This recipe comes to us courtesy of Jägermeister and Chef Chris Santos. Want to create your own Jägermeister BBQ recipe for the chance to win an expertly butchered whole hog, half cow or flock of fowl delivered in a Jägermeister freezer, as well as a trip to NYC to taste through the best BBQ of NYC. To enter, visit the “Chris Santos Jäger BBQ” on the Jägermeister Facebook page. For more information, please visit: https://www.facebook.com/JagerUSA/app_336337369826914.
Black Cherry & Jägermeister Baby Back Ribs
- 4 racks of baby back ribs
- 2 oranges, thinly sliced
- 2 red onions, peeled, thinly sliced
- 4 cups bbq sauce (see pulled pork recipe)
- 1 bunch mint, picked
- 1 cup orange juice
- 1 cup Jägermeister
- 2–4 cups black cherry cola
- 1/2 cup smoked black pepper
- 1/2 cup onion powder
- 1/2 cup ancho powder
- 1/2 cup smoked paprika
- 1 cup Sriracha (or favorite hot sauce)
- For the rub: Combine all of the ingredients. Rub the ribs thoroughly so that all surfaces are covered.

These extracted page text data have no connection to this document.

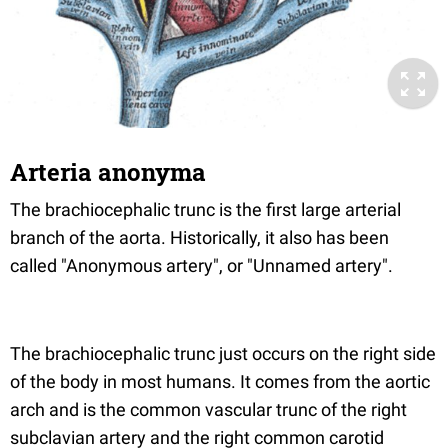
Arteria anonyma
The brachiocephalic trunc is the first large arterial
branch of the aorta. Historically, it also has been
called "Anonymous artery", or "Unnamed artery".
The brachiocephalic trunc just occurs on the right side
of the body in most humans. It comes from the aortic
arch and is the common vascular trunc of the right
subclavian artery and the right common carotid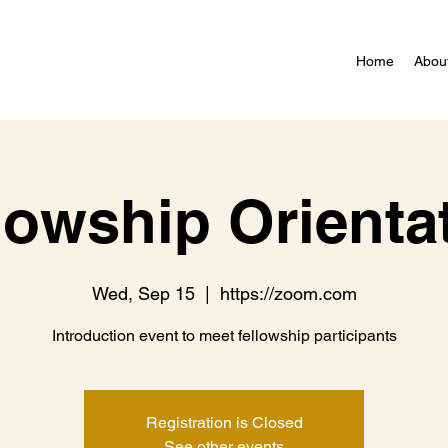
Home
Abou
lowship Orienta
Wed, Sep 15
  |  
https://zoom.com
Introduction event to meet fellowship participants
Registration is Closed
See other events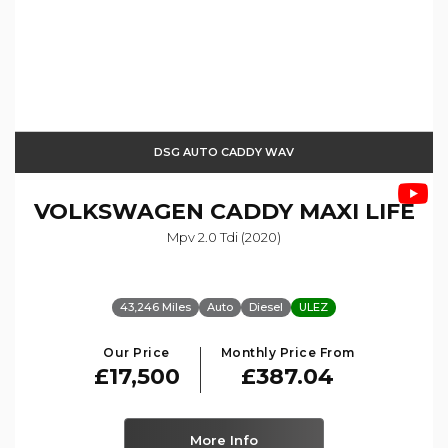
DSG AUTO CADDY WAV
VOLKSWAGEN
CADDY MAXI LIFE
Mpv 2.0 Tdi (2020)
43,246 Miles
Auto
Diesel
ULEZ
Our Price
Monthly Price From
£17,500
£387.04
More Info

- Preheat oven to 300 degrees and heat a grill to high. Grill the ribs on both sides to create a nice char and smoky flavor.
- In a hotel pan slice the oranges and layer the orange slices and mint leaves on top of the ribs. Stack the ribs on top of one another.
- Combine the bbq sauce, orange juice and Jägermeister and pour over the ribs.
- Scatter the sliced onions over the ribs and then fill the hotel pan with black cherry cola until the ribs are nearly covered.
- Place the hotel pan on the stove over low/medium heat until the liquid comes to a simmer. Cover with parchment paper and tinfoil and simmer in the 300-degree oven for about 2–3 hours. Ribs should be tender and almost fall off of the bone.
- Remove ribs from the liquid and place on a cooling rack.
- Serve with additional Jägermeister bbq Sauce.